Materials provided:
# # #

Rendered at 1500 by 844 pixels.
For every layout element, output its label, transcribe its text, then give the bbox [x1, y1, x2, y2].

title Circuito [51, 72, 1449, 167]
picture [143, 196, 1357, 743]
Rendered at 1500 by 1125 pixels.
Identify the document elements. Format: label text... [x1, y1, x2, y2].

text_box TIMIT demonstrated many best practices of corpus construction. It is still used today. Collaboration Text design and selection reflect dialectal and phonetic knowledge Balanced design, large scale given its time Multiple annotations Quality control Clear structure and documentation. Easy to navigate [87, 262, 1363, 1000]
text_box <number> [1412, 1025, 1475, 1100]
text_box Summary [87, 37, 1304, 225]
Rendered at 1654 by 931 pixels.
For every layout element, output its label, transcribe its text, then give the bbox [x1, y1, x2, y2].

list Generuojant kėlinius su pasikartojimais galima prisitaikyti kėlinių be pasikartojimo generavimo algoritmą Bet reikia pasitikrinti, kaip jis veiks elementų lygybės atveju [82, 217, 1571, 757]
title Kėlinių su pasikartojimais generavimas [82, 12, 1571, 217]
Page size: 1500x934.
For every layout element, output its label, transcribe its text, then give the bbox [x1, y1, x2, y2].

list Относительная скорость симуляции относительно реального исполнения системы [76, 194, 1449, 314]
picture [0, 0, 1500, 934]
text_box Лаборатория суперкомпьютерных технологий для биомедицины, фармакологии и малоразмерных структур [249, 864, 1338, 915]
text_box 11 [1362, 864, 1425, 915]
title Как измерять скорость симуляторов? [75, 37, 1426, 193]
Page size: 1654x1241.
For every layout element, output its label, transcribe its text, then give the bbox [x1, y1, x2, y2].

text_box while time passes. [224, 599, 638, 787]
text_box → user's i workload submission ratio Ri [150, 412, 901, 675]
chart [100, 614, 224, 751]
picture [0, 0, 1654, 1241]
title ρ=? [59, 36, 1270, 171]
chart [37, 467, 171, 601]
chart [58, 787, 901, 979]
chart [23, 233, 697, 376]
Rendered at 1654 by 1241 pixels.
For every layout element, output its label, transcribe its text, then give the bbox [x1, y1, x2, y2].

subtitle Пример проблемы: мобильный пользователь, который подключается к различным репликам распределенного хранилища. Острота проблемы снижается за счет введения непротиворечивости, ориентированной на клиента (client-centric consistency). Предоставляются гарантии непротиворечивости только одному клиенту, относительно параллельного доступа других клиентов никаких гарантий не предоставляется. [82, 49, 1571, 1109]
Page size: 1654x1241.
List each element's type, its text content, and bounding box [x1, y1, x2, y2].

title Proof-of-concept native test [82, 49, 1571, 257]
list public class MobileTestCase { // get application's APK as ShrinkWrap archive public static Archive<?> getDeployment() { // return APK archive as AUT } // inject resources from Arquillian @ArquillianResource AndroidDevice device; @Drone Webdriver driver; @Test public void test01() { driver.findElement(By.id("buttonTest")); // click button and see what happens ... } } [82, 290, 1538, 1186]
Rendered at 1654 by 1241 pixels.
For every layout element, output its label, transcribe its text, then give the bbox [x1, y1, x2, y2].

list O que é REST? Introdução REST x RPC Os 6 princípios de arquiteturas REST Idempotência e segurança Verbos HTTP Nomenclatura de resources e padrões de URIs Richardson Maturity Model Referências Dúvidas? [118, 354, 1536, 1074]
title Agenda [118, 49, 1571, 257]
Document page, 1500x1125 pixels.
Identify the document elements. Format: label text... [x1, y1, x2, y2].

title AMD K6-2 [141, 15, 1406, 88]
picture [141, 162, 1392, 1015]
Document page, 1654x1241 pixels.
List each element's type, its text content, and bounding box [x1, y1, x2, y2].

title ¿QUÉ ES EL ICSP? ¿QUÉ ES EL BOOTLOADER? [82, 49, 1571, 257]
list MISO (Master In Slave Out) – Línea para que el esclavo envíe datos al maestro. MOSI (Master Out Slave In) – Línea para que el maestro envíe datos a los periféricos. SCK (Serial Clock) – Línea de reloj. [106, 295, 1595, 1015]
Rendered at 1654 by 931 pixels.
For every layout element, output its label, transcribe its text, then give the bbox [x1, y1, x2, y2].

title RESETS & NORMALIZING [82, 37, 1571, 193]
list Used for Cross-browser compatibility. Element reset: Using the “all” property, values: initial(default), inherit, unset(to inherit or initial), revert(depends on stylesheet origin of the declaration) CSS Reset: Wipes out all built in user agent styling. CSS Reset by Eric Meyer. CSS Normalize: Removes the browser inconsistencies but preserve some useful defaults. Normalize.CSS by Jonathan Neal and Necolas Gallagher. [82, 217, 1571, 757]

# # #

Directions:
Could you rewrite all of the material above, changing every "Rendered" to "Shown" and keeping everything else the same?

Right answer:
Shown at 1500 by 844 pixels.
For every layout element, output its label, transcribe its text, then give the bbox [x1, y1, x2, y2].

title Circuito [51, 72, 1449, 167]
picture [143, 196, 1357, 743]
Shown at 1500 by 1125 pixels.
Identify the document elements. Format: label text... [x1, y1, x2, y2].

text_box TIMIT demonstrated many best practices of corpus construction. It is still used today. Collaboration Text design and selection reflect dialectal and phonetic knowledge Balanced design, large scale given its time Multiple annotations Quality control Clear structure and documentation. Easy to navigate [87, 262, 1363, 1000]
text_box <number> [1412, 1025, 1475, 1100]
text_box Summary [87, 37, 1304, 225]
Shown at 1654 by 931 pixels.
For every layout element, output its label, transcribe its text, then give the bbox [x1, y1, x2, y2].

list Generuojant kėlinius su pasikartojimais galima prisitaikyti kėlinių be pasikartojimo generavimo algoritmą Bet reikia pasitikrinti, kaip jis veiks elementų lygybės atveju [82, 217, 1571, 757]
title Kėlinių su pasikartojimais generavimas [82, 12, 1571, 217]
Page size: 1500x934.
For every layout element, output its label, transcribe its text, then give the bbox [x1, y1, x2, y2].

list Относительная скорость симуляции относительно реального исполнения системы [76, 194, 1449, 314]
picture [0, 0, 1500, 934]
text_box Лаборатория суперкомпьютерных технологий для биомедицины, фармакологии и малоразмерных структур [249, 864, 1338, 915]
text_box 11 [1362, 864, 1425, 915]
title Как измерять скорость симуляторов? [75, 37, 1426, 193]
Page size: 1654x1241.
For every layout element, output its label, transcribe its text, then give the bbox [x1, y1, x2, y2].

text_box while time passes. [224, 599, 638, 787]
text_box → user's i workload submission ratio Ri [150, 412, 901, 675]
chart [100, 614, 224, 751]
picture [0, 0, 1654, 1241]
title ρ=? [59, 36, 1270, 171]
chart [37, 467, 171, 601]
chart [58, 787, 901, 979]
chart [23, 233, 697, 376]
Shown at 1654 by 1241 pixels.
For every layout element, output its label, transcribe its text, then give the bbox [x1, y1, x2, y2].

subtitle Пример проблемы: мобильный пользователь, который подключается к различным репликам распределенного хранилища. Острота проблемы снижается за счет введения непротиворечивости, ориентированной на клиента (client-centric consistency). Предоставляются гарантии непротиворечивости только одному клиенту, относительно параллельного доступа других клиентов никаких гарантий не предоставляется. [82, 49, 1571, 1109]
Page size: 1654x1241.
List each element's type, its text content, and bounding box [x1, y1, x2, y2].

title Proof-of-concept native test [82, 49, 1571, 257]
list public class MobileTestCase { // get application's APK as ShrinkWrap archive public static Archive<?> getDeployment() { // return APK archive as AUT } // inject resources from Arquillian @ArquillianResource AndroidDevice device; @Drone Webdriver driver; @Test public void test01() { driver.findElement(By.id("buttonTest")); // click button and see what happens ... } } [82, 290, 1538, 1186]
Shown at 1654 by 1241 pixels.
For every layout element, output its label, transcribe its text, then give the bbox [x1, y1, x2, y2].

list O que é REST? Introdução REST x RPC Os 6 princípios de arquiteturas REST Idempotência e segurança Verbos HTTP Nomenclatura de resources e padrões de URIs Richardson Maturity Model Referências Dúvidas? [118, 354, 1536, 1074]
title Agenda [118, 49, 1571, 257]
Document page, 1500x1125 pixels.
Identify the document elements. Format: label text... [x1, y1, x2, y2].

title AMD K6-2 [141, 15, 1406, 88]
picture [141, 162, 1392, 1015]
Document page, 1654x1241 pixels.
List each element's type, its text content, and bounding box [x1, y1, x2, y2].

title ¿QUÉ ES EL ICSP? ¿QUÉ ES EL BOOTLOADER? [82, 49, 1571, 257]
list MISO (Master In Slave Out) – Línea para que el esclavo envíe datos al maestro. MOSI (Master Out Slave In) – Línea para que el maestro envíe datos a los periféricos. SCK (Serial Clock) – Línea de reloj. [106, 295, 1595, 1015]
Shown at 1654 by 931 pixels.
For every layout element, output its label, transcribe its text, then give the bbox [x1, y1, x2, y2].

title RESETS & NORMALIZING [82, 37, 1571, 193]
list Used for Cross-browser compatibility. Element reset: Using the “all” property, values: initial(default), inherit, unset(to inherit or initial), revert(depends on stylesheet origin of the declaration) CSS Reset: Wipes out all built in user agent styling. CSS Reset by Eric Meyer. CSS Normalize: Removes the browser inconsistencies but preserve some useful defaults. Normalize.CSS by Jonathan Neal and Necolas Gallagher. [82, 217, 1571, 757]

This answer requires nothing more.